START Excerpted passage
The attack scenario is as follows:
- The malicious attacker identifies a vulnerable contract that can invoke selfdestruct
- The attacker deploys a copy of the contract with identical bytecode
- Finally, the attacker triggers the selfdestruct operation on their redeployed contract, actively causing a DoS on the original and vulnerable contract. All transactions will fail until a workaround is used (see below).
Patches
Has the problem been patched? What versions should users upgrade to?
This vulnerability has been patched in Ethermint versions ≥v0.18.0. The patch has state machine-breaking changes for applications using Ethermint so a coordinated upgrade procedure is required.
Details
The patch removes the bytecode deletion logic, i.e. contract bytecodes are never deleted from the internal database after the patch.
At the moment, Ethermint does not track how many times each bytecode is used, and thus it cannot determine if it is safe to delete a particular bytecode on selfdestruct invocations. This behavior is the same with go-ethereum.
Workarounds
Is there a way for users to fix or remediate the vulnerability without upgrading?
If a contract is subject to DoS due to this issue, the user can redeploy the same contract, i.e with identical bytecode, so that the original contract’s code is recovered.
END Excerpted passage
START Study material
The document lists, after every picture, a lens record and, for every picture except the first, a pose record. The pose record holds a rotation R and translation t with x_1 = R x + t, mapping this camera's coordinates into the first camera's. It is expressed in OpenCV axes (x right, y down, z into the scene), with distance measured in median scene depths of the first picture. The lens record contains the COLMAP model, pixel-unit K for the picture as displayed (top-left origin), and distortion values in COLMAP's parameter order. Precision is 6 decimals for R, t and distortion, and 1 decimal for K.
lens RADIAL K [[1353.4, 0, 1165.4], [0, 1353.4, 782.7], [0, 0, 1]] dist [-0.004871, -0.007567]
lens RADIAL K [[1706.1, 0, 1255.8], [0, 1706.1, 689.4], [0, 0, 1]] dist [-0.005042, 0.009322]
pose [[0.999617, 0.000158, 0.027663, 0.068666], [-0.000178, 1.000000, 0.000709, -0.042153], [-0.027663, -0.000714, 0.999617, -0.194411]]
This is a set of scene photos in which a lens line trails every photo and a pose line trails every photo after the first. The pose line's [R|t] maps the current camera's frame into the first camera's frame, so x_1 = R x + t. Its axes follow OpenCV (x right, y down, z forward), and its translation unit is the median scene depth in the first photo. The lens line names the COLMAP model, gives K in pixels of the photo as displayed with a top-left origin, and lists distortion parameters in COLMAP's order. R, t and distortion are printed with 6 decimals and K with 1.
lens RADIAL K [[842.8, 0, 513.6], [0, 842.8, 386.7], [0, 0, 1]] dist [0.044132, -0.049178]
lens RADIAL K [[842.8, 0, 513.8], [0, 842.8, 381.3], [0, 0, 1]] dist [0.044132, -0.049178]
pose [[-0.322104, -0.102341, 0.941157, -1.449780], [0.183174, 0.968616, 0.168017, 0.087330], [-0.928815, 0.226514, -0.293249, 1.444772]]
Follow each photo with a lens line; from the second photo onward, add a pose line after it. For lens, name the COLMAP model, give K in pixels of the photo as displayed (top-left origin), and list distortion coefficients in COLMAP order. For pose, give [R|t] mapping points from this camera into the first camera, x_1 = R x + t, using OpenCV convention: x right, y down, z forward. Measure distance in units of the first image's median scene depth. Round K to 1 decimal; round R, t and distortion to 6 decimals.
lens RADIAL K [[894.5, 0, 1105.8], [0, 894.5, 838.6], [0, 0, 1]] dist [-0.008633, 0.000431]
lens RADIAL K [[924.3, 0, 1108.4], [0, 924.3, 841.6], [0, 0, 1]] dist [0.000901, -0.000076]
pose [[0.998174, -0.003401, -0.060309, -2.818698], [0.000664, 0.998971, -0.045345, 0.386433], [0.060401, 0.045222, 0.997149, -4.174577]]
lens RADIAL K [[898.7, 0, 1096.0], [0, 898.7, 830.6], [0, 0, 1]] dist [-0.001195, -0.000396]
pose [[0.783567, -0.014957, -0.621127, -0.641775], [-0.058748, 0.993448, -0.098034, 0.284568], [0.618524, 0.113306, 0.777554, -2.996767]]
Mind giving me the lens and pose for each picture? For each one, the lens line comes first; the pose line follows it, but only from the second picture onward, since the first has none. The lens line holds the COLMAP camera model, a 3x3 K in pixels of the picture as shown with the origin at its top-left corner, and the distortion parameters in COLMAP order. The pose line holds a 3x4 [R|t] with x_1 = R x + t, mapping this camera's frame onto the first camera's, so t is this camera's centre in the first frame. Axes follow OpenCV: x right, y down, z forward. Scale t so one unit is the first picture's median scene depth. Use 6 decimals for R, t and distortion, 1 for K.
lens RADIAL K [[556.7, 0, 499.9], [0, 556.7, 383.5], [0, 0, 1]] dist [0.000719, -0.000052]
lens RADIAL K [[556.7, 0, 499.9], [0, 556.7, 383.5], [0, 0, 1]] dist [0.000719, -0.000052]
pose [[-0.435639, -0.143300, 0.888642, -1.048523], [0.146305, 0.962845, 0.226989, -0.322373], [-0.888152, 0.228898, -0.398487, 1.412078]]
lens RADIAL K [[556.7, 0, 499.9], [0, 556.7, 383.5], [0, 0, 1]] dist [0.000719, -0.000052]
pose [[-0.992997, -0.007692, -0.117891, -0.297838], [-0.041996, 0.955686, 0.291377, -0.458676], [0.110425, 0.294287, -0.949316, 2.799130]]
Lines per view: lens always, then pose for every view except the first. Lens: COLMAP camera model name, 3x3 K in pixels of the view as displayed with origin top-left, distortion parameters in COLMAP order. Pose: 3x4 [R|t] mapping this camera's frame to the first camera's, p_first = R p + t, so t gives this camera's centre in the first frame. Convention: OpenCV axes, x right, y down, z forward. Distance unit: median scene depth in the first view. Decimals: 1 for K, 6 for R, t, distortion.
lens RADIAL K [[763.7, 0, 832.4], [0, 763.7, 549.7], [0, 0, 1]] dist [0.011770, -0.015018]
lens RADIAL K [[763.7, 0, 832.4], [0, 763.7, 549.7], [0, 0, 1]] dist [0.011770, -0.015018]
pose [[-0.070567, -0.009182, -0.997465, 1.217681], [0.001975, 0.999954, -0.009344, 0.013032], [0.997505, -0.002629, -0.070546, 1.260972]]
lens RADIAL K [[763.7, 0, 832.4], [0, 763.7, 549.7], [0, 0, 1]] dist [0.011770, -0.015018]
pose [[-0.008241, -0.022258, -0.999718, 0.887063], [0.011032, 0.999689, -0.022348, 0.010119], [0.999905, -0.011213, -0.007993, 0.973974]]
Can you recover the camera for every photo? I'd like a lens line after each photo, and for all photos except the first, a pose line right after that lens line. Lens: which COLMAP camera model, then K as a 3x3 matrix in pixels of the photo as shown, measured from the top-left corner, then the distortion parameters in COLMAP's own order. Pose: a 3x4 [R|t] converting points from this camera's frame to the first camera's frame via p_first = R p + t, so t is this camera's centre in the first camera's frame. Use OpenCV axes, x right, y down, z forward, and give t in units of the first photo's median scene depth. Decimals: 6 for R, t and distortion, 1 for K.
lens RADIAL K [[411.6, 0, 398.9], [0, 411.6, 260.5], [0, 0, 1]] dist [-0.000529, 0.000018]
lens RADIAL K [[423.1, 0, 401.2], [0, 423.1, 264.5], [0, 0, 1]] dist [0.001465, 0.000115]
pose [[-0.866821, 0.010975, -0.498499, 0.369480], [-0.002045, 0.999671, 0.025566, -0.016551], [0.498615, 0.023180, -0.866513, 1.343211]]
END Study material
## What this task involves
Quote the passage from the Ethermint security advisory, starting at "This vulnerability has" and ending at "same with go-ethereum.". Use only the text to respond, not the records.

## Answer to the exercise
This vulnerability has been patched in Ethermint versions ≥v0.18.0. The patch has state machine-breaking changes for applications using Ethermint so a coordinated upgrade procedure is required.
Details
The patch removes the bytecode deletion logic, i.e. contract bytecodes are never deleted from the internal database after the patch.
At the moment, Ethermint does not track how many times each bytecode is used, and thus it cannot determine if it is safe to delete a particular bytecode on selfdestruct invocations. This behavior is the same with go-ethereum.